Supplied entries

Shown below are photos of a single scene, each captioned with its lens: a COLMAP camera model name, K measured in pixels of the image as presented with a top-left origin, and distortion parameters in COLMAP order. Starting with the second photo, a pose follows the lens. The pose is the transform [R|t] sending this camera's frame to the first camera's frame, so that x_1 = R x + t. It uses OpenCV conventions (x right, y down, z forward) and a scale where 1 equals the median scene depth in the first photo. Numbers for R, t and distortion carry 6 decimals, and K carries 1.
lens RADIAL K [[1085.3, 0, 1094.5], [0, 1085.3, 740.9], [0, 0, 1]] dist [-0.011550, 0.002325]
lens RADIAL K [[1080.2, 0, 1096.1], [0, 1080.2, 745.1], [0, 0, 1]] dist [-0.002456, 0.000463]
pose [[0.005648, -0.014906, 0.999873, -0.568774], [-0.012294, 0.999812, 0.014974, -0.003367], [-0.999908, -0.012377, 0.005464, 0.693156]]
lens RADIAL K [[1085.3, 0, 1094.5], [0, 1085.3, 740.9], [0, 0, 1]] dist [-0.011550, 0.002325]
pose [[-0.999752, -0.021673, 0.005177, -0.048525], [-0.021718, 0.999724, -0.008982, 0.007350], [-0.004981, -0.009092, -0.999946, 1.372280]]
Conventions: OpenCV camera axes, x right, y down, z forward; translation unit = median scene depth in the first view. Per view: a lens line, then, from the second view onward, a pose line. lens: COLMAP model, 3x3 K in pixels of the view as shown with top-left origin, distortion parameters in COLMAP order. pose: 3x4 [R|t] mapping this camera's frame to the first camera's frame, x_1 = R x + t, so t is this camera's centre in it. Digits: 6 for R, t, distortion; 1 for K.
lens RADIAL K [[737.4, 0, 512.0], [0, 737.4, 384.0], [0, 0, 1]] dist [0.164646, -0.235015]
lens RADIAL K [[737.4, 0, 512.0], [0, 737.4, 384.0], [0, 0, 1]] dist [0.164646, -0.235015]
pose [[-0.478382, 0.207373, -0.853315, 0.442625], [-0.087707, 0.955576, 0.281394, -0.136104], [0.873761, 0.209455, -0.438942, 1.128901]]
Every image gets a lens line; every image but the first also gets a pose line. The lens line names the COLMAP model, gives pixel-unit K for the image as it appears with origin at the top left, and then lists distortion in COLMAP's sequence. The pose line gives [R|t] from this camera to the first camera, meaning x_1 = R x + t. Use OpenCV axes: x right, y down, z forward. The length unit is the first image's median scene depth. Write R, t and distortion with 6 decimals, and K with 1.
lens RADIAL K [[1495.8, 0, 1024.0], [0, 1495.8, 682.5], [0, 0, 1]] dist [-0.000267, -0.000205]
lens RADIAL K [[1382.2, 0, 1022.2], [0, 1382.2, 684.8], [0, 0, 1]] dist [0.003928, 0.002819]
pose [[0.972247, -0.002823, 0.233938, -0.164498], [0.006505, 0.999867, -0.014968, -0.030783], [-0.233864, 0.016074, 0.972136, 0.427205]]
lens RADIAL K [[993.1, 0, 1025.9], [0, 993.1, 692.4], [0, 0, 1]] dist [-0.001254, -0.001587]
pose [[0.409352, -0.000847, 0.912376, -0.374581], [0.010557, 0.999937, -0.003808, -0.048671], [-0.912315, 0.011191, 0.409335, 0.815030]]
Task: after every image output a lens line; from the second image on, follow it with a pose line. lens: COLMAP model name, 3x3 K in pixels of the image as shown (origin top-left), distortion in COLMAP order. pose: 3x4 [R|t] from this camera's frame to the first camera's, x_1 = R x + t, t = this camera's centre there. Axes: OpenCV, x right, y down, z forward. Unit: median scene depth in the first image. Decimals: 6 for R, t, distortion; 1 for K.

Task prompt
Write out all of the entries again with each "COLMAP" switched to "Colmap" and nothing else changed.

Response area
Shown below are photos of a single scene, each captioned with its lens: a Colmap camera model name, K measured in pixels of the image as presented with a top-left origin, and distortion parameters in Colmap order. Starting with the second photo, a pose follows the lens. The pose is the transform [R|t] sending this camera's frame to the first camera's frame, so that x_1 = R x + t. It uses OpenCV conventions (x right, y down, z forward) and a scale where 1 equals the median scene depth in the first photo. Numbers for R, t and distortion carry 6 decimals, and K carries 1.
lens RADIAL K [[1085.3, 0, 1094.5], [0, 1085.3, 740.9], [0, 0, 1]] dist [-0.011550, 0.002325]
lens RADIAL K [[1080.2, 0, 1096.1], [0, 1080.2, 745.1], [0, 0, 1]] dist [-0.002456, 0.000463]
pose [[0.005648, -0.014906, 0.999873, -0.568774], [-0.012294, 0.999812, 0.014974, -0.003367], [-0.999908, -0.012377, 0.005464, 0.693156]]
lens RADIAL K [[1085.3, 0, 1094.5], [0, 1085.3, 740.9], [0, 0, 1]] dist [-0.011550, 0.002325]
pose [[-0.999752, -0.021673, 0.005177, -0.048525], [-0.021718, 0.999724, -0.008982, 0.007350], [-0.004981, -0.009092, -0.999946, 1.372280]]
Conventions: OpenCV camera axes, x right, y down, z forward; translation unit = median scene depth in the first view. Per view: a lens line, then, from the second view onward, a pose line. lens: Colmap model, 3x3 K in pixels of the view as shown with top-left origin, distortion parameters in Colmap order. pose: 3x4 [R|t] mapping this camera's frame to the first camera's frame, x_1 = R x + t, so t is this camera's centre in it. Digits: 6 for R, t, distortion; 1 for K.
lens RADIAL K [[737.4, 0, 512.0], [0, 737.4, 384.0], [0, 0, 1]] dist [0.164646, -0.235015]
lens RADIAL K [[737.4, 0, 512.0], [0, 737.4, 384.0], [0, 0, 1]] dist [0.164646, -0.235015]
pose [[-0.478382, 0.207373, -0.853315, 0.442625], [-0.087707, 0.955576, 0.281394, -0.136104], [0.873761, 0.209455, -0.438942, 1.128901]]
Every image gets a lens line; every image but the first also gets a pose line. The lens line names the Colmap model, gives pixel-unit K for the image as it appears with origin at the top left, and then lists distortion in Colmap's sequence. The pose line gives [R|t] from this camera to the first camera, meaning x_1 = R x + t. Use OpenCV axes: x right, y down, z forward. The length unit is the first image's median scene depth. Write R, t and distortion with 6 decimals, and K with 1.
lens RADIAL K [[1495.8, 0, 1024.0], [0, 1495.8, 682.5], [0, 0, 1]] dist [-0.000267, -0.000205]
lens RADIAL K [[1382.2, 0, 1022.2], [0, 1382.2, 684.8], [0, 0, 1]] dist [0.003928, 0.002819]
pose [[0.972247, -0.002823, 0.233938, -0.164498], [0.006505, 0.999867, -0.014968, -0.030783], [-0.233864, 0.016074, 0.972136, 0.427205]]
lens RADIAL K [[993.1, 0, 1025.9], [0, 993.1, 692.4], [0, 0, 1]] dist [-0.001254, -0.001587]
pose [[0.409352, -0.000847, 0.912376, -0.374581], [0.010557, 0.999937, -0.003808, -0.048671], [-0.912315, 0.011191, 0.409335, 0.815030]]
Task: after every image output a lens line; from the second image on, follow it with a pose line. lens: Colmap model name, 3x3 K in pixels of the image as shown (origin top-left), distortion in Colmap order. pose: 3x4 [R|t] from this camera's frame to the first camera's, x_1 = R x + t, t = this camera's centre there. Axes: OpenCV, x right, y down, z forward. Unit: median scene depth in the first image. Decimals: 6 for R, t, distortion; 1 for K.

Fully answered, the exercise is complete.